Das Oberhaupt der Serbischen Orthodoxen Kirche (SOK), Patriarch Porfirije, ging in seiner Predigt zum Vidovdan im Kloster Ravanica in Zentralserbien nicht direkt auf die sich zuspitzenden Proteste ein, sondern rief die Bevölkerung zur Einheit auf. Bei einem Besuch in Moskau Ende April hatte der Patriarch wie Präsident Vučić von einer von außen gesteuerten „Farbrevolution“ in Serbien gesprochen, die hoffentlich abgewehrt werden könne.
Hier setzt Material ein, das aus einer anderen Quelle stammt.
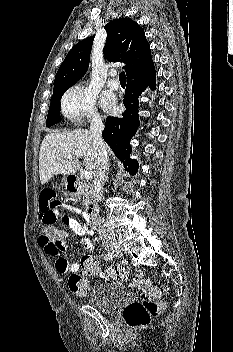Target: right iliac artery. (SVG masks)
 Here are the masks:
<instances>
[{"label": "right iliac artery", "instance_id": "82829eb1", "mask_svg": "<svg viewBox=\"0 0 233 352\" xmlns=\"http://www.w3.org/2000/svg\"><path fill=\"white\" fill-rule=\"evenodd\" d=\"M112 258L113 257H112L111 253L108 252V253L105 254V260L110 261V260H112Z\"/></svg>", "mask_w": 233, "mask_h": 352}]
</instances>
In der serbischen Öffentlichkeit hatte diese Aussage zu heftigen Debatten geführt.

Der serbische Theologe Blagoje Pantelić wies Ende Juni zudem daraufhin, dass die Verwaltung des der Theologischen Fakultät angeschlossenen Studentenwohnheims einem Studenten befohlen habe, aus dem Wohnheim auszuziehen. Der Student hatte zuvor öffentlich bei einem Plenum erklärt, dass der Verwalter, der Priester Boriš Šanjić, Druck auf die Mieter ausgeübt hätte, damit sie für einen Abbruch der studentischen Blockade stimmten. Pantelić bezeichnete den Rauswurf des Studenten aufgrund seiner Unterstützung der Blockade als „skandalös und unzlässig“ und appelierte an Šanjić, seine Entscheidung zu überdenken. Studierende drückten in sozialen Medien ihre Solidarität mit dem betroffenen Studenten aus und riefen zu Protesten auf. (NÖK)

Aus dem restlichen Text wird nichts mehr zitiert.